Pluto LNG Expansion Is Major Step Towards Decarbonization

Pluto LNG Expansion Is Major Step Towards Decarbonization
Expansion of the Pluto LNG facility will not only boost Australia's gas exports but also help Asian nations with decarbonization.

Australian Petroleum Production & Exploration Association (APPEA), the voice of Australia’s oil and gas industry, believes the start of construction works that will see the Pluto LNG facility expand by another train is a step towards growing the nation’s world-leading gas exports, delivering more economic benefits domestically and helping Asian nations decarbonize.

APPEA commended Woodside Energy on the start of work to build its Pluto Train 2 project near Karratha, in Western Australia, as part of the company’s $16 billion Scarborough investment.

“New investments like this will turbocharge our economy and create thousands of jobs while providing essential energy for Australians and helping to reduce emissions in our region,” APPEA Chief Executive Samantha McCulloch said.

“Pluto Train 2 is the latest major investment from the industry in LNG projects after around $300 billion was invested in export projects across Australia since 2010.

“Providing natural gas supply to the domestic WA market is also critically important.

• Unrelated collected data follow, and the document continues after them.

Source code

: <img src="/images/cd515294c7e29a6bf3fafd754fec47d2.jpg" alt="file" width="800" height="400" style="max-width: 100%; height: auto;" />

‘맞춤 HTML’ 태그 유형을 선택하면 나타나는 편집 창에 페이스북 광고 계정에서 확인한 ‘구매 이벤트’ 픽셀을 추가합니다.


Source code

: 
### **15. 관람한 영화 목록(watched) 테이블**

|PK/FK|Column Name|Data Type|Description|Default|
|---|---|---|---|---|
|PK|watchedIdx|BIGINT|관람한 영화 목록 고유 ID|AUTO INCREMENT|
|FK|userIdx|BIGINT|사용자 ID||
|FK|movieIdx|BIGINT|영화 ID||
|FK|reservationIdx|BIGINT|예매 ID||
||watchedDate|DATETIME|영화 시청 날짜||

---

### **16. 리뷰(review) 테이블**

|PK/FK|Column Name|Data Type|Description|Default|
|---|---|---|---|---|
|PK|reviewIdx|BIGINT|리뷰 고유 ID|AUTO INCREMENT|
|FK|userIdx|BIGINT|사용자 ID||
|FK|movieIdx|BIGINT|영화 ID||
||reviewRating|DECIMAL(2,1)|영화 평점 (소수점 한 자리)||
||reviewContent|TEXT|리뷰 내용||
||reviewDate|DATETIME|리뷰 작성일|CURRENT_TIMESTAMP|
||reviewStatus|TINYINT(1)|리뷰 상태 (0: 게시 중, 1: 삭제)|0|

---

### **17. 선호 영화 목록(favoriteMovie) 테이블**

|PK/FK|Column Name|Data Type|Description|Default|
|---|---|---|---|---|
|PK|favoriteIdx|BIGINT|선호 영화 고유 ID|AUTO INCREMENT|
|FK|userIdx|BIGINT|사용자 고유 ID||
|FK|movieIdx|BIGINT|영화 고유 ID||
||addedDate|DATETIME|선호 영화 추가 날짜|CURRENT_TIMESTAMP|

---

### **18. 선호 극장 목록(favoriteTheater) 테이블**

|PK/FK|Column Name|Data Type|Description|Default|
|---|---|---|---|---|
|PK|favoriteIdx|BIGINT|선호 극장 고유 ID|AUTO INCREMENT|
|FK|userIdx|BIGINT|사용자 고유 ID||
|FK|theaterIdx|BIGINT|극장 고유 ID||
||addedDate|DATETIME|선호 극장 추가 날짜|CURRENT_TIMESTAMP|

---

WA consumes more natural gas than any state in Australia, thanks to its role in powering our mines and minerals processing, other industries such as cement manufacturing, and providing electricity needed for our homes and hospitals.”

According to Woodside Energy, Scarborough gas processed through the project will be one of the lowest carbon intensity sources of LNG delivered to north Asia customers.

“These LNG exports will help our customers in Asia decarbonize by switching to gas from higher emission fuels like coal. The Australian Government has said this has the potential to lower emissions in importing countries by around 166 million tonnes of carbon dioxide annually – equal to more than a third of Australia’s total annual greenhouse gas emissions,” McCulloch said.

“Exports are also critical to the Australian economy and supporting jobs and they are set to deliver more record earnings this financial year – over $80 billion.

“We saw the value of these exports to our communities recently when state budgets revealed significant petroleum revenue collections, helping governments fund public services and infrastructure like hospitals, roads, and schools,” she concluded.